- **Problem to work on**:
Report every line in the entries below that contains the string "kern", copying each such line in full.

Start of Material for this exercise

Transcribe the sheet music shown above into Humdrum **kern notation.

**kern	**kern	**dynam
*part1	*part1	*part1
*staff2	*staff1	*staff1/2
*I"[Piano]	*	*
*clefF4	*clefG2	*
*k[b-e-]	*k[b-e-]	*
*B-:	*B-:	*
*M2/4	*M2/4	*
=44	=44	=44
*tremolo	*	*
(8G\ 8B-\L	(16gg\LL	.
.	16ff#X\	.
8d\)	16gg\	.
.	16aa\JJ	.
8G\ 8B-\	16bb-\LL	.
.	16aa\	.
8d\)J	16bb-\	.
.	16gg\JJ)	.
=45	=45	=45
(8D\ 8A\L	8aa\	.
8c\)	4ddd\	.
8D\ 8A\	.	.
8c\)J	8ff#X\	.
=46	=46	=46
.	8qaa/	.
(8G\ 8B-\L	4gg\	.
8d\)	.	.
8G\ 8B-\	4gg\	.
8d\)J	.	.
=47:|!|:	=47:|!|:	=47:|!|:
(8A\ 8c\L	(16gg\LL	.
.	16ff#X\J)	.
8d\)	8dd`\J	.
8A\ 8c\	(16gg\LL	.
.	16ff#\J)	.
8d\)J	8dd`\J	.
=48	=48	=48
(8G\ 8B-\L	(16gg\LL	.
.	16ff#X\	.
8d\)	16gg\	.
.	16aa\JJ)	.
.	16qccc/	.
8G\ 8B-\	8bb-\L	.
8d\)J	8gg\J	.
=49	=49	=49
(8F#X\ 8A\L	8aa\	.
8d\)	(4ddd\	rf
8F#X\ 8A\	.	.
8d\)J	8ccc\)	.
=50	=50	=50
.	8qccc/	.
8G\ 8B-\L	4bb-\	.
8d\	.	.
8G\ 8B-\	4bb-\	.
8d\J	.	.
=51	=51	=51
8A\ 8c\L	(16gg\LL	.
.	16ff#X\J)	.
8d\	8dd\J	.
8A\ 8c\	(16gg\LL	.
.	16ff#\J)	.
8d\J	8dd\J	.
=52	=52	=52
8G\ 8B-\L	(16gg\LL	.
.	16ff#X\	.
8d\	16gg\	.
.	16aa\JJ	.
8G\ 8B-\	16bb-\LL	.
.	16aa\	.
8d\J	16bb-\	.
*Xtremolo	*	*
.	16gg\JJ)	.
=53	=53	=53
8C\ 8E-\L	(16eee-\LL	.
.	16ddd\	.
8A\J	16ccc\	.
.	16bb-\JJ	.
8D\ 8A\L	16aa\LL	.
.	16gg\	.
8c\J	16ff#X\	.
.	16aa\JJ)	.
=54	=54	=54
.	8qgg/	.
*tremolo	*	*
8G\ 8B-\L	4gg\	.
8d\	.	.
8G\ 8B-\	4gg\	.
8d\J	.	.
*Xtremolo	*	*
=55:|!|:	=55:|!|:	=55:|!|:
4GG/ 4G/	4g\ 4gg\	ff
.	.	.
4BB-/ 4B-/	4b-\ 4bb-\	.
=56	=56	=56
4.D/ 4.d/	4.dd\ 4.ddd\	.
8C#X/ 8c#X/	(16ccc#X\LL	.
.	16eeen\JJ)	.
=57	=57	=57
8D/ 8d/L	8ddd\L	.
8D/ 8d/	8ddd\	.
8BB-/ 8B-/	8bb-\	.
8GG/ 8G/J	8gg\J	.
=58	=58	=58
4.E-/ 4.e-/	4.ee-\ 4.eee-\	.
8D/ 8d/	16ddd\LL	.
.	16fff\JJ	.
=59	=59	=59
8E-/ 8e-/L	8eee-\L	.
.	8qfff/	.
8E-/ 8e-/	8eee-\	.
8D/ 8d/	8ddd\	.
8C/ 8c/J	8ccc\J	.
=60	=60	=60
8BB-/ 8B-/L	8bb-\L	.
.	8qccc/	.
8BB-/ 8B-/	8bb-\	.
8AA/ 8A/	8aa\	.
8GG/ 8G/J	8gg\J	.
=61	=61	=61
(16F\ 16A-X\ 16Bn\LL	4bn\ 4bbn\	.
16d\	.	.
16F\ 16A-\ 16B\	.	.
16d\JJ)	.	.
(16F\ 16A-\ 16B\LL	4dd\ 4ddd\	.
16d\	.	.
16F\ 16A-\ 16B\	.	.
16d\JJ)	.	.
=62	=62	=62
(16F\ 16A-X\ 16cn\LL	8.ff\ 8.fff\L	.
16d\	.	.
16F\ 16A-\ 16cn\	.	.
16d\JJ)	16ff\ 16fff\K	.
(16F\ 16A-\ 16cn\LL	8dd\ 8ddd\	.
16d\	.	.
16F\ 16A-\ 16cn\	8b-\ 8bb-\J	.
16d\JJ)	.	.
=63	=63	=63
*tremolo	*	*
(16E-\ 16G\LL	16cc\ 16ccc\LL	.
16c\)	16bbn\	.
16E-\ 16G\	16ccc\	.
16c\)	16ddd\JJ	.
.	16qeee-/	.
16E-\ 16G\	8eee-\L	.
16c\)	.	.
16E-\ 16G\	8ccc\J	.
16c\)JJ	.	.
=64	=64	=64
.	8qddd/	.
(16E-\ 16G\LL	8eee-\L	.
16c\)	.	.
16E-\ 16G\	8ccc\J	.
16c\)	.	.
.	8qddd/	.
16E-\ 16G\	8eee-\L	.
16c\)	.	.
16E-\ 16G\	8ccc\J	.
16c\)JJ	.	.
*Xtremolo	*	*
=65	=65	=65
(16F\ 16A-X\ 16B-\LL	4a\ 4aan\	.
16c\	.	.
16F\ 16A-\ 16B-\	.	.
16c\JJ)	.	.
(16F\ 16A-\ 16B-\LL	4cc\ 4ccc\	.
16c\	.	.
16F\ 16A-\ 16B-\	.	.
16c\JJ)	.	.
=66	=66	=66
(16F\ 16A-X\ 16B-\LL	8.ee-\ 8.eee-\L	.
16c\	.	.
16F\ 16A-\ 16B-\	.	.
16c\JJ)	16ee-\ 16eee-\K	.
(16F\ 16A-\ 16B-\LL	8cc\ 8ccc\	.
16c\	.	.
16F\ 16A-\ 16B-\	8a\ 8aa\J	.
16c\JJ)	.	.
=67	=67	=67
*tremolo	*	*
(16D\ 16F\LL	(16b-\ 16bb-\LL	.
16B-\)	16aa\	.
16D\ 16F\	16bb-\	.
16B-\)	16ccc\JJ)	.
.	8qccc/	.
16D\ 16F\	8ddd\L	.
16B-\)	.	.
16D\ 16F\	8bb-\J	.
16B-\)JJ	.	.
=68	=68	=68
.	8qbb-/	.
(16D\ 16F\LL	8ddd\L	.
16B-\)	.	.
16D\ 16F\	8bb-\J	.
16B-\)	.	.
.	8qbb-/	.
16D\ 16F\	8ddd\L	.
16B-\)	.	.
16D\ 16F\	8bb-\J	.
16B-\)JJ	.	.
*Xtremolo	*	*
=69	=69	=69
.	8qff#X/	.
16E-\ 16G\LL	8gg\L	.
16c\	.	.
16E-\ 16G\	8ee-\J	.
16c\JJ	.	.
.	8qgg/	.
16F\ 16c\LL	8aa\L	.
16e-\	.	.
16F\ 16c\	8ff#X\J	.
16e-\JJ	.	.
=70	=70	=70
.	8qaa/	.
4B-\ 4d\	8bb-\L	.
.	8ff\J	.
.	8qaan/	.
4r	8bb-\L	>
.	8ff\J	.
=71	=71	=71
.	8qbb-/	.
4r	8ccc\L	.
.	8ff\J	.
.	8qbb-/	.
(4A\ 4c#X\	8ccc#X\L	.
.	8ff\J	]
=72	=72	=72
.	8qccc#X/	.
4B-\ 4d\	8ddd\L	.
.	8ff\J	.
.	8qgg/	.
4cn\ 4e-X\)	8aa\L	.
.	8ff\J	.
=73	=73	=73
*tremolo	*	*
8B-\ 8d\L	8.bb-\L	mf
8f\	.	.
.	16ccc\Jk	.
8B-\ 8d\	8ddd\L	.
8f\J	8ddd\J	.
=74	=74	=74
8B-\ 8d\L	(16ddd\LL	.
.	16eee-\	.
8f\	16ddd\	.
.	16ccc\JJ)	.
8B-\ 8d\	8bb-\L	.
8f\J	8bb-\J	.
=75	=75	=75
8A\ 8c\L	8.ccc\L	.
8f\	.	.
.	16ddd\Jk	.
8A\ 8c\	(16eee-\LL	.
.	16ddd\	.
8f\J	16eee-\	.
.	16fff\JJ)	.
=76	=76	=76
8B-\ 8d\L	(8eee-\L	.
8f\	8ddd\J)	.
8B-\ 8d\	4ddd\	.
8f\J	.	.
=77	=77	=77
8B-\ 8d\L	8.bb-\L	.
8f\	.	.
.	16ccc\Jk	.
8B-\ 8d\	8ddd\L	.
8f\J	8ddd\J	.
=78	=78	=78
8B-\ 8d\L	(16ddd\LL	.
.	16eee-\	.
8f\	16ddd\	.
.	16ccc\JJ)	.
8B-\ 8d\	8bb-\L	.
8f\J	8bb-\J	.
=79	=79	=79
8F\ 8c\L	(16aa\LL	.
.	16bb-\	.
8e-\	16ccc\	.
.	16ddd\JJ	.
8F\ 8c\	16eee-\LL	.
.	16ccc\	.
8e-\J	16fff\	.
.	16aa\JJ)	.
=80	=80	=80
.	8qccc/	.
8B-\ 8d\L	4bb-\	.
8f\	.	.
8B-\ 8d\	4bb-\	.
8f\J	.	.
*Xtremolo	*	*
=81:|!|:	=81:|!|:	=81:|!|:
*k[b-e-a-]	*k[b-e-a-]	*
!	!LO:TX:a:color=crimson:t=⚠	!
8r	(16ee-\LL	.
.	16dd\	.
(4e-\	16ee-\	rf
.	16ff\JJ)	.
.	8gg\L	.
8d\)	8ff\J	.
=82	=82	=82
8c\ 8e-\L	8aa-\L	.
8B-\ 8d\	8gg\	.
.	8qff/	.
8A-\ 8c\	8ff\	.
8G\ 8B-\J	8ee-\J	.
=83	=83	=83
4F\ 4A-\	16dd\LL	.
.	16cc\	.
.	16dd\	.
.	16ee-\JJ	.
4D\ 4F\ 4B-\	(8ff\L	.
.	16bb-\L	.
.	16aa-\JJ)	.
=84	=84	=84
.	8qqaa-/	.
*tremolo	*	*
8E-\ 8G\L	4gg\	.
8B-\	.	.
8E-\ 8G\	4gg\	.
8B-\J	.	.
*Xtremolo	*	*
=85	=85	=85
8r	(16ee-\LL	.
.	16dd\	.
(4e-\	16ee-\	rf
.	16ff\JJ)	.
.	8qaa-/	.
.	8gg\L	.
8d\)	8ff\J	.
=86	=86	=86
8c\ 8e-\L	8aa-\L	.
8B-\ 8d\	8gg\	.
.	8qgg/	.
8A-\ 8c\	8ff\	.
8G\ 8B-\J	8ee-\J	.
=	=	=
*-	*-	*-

End of Material for this exercise

- **Written solution**:
Transcribe the sheet music shown above into Humdrum **kern notation.
**kern	**kern	**dynam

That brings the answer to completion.